Wikipedia definisce Eoin McNamee, irlandese di Kilkeel, “autore prolifico”. In effetti ha scritto un botto. A gennaio, dopo salutare imbeccata di un “collega” libraio milanese, ho letto il suo “Resurrection man”. L’altro giorno ho finito “Blue tango”. Stupefatto e, direi, rapito dal suo stile – o dall’eccellente lavoro di traduzione, vai a saperlo – adesso vorrei leggere gli altri due romanzi della serie “Blue”, i tre di quella di Jack Valentine e, tralasciando le sue opere per ragazzi, gli altri tre libri che ha scritto tra il 1995 e il 2007. Ragion per cui domattina faccio un salto alla Cambridge e chiedo di iscrivermi. Perché in italiano non c’è più niente.
Non che sia un male – per carità! – imparare una lingua nuova. E per bene. In questi tempi di globalizzazione, soprattutto.

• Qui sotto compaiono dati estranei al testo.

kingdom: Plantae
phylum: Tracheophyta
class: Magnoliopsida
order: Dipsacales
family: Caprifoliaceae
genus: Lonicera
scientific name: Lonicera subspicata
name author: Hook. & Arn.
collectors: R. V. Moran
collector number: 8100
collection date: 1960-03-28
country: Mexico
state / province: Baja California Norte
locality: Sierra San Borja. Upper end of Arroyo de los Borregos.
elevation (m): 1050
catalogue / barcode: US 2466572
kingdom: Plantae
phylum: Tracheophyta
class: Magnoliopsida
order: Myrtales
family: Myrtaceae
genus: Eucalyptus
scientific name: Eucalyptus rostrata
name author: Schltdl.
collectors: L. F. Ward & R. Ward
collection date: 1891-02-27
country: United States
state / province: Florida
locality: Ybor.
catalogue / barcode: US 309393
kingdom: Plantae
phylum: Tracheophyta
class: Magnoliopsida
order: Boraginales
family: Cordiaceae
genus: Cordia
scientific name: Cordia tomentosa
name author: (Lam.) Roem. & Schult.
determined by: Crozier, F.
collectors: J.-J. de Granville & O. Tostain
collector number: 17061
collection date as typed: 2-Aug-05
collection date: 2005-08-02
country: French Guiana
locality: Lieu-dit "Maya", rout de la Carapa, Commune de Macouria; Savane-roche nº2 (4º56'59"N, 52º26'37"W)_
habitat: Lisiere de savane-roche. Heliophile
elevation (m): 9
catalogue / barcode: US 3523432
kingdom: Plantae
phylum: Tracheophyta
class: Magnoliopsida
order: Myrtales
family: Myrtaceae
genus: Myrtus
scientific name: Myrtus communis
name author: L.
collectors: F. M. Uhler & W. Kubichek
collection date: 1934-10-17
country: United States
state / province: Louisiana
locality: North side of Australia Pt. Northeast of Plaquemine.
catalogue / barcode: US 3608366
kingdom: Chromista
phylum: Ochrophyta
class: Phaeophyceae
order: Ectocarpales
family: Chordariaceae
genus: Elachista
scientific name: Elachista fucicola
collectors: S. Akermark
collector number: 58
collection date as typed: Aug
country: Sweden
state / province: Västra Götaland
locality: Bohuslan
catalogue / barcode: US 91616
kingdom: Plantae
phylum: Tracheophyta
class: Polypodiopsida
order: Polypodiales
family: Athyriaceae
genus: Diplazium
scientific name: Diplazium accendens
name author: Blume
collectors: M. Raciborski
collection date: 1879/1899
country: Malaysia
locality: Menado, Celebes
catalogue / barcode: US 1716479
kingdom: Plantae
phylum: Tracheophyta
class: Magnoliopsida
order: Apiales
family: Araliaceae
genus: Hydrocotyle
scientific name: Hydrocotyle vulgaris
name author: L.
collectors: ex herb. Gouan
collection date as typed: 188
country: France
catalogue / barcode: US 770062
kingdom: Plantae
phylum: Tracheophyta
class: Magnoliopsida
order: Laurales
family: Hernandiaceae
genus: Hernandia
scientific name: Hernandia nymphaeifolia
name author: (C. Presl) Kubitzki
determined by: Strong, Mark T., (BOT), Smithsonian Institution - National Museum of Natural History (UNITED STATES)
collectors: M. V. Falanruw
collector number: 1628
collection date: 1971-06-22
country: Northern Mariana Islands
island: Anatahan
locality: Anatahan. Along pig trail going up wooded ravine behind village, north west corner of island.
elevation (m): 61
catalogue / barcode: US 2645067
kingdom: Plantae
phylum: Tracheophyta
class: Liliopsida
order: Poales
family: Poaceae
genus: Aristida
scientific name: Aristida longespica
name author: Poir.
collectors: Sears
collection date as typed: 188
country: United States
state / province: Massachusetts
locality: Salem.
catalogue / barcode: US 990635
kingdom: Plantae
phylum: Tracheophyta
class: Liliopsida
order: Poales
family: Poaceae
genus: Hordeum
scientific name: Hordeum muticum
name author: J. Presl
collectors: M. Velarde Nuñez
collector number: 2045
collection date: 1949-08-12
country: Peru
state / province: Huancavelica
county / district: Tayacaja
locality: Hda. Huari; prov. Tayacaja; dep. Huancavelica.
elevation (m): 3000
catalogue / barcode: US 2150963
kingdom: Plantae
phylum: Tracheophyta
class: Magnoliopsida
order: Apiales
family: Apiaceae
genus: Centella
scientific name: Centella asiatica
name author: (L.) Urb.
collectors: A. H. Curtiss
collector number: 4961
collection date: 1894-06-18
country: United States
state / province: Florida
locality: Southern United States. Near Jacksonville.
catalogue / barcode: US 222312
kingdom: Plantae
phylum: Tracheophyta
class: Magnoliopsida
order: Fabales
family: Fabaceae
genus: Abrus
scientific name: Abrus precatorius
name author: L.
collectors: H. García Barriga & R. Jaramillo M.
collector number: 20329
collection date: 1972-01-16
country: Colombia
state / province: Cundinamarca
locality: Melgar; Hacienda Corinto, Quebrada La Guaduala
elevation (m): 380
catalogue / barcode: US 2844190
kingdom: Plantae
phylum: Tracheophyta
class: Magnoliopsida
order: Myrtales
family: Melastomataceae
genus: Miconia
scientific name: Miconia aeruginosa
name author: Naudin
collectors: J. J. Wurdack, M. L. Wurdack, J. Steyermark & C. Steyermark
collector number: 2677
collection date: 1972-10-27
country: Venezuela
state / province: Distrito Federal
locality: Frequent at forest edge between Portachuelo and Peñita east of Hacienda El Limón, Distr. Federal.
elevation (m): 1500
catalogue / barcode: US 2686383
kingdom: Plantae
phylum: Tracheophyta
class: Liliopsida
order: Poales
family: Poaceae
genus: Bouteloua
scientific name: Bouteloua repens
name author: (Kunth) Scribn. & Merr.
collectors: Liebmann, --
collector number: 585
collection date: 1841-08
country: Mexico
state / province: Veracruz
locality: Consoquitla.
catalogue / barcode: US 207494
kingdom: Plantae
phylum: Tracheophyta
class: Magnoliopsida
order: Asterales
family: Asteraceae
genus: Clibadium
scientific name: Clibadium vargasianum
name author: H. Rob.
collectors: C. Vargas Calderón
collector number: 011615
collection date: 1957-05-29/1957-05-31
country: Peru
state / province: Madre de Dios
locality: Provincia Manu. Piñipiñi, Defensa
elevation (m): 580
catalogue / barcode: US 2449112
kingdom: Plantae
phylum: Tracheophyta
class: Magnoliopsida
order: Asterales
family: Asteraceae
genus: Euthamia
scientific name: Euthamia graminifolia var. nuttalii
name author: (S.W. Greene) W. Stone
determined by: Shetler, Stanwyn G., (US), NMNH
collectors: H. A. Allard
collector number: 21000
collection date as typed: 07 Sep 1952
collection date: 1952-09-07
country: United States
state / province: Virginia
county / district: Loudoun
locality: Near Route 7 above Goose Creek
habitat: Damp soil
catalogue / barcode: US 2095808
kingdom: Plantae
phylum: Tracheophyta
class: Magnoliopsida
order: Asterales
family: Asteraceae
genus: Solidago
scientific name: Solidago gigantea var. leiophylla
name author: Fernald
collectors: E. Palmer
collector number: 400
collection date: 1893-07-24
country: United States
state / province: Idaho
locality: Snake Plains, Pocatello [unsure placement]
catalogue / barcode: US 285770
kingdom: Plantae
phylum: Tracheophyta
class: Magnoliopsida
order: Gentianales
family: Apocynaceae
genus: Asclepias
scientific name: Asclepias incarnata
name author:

The cat. The window. Ben mi sta.
Che
a scuola, invece di ascoltare il professor Gualano, facevo i tornei
con le porte di carta.
Ma il focus della questione è altrove. A
mio avviso. È nel confusionario e imperscrutabile meccanismo celeste
che sovrintende e guida le scelte dell’editoria di casa nostra. Che
in questo rende, va detto, l’editoria italiana simile al Dio dei
cattolici, che sottopone i suoi fedeli – e l’umanità tutta –
ad una serie di spiacevolezze, quando non di autentiche sofferenze,
per testarne la fede e rivelare, solo alla fine, i propri disegni. E
questo ben oltre quella schiera di impalpabili giallisti italiani
pubblicati e riproposti in mille salse di cui ormai non voglio manco
più parlare. Ma il perché uno come Eoin McNamee – che scrive di
un bene che non si ragiona – non debba essere conosciuto in Italia
e debba costringere me, o quelli come me, ad acquistarne le copie
superstiti nei mercatini dell’usato, rimane un mistero doloroso.
E il bello è che non è il primo. E non è l’unico.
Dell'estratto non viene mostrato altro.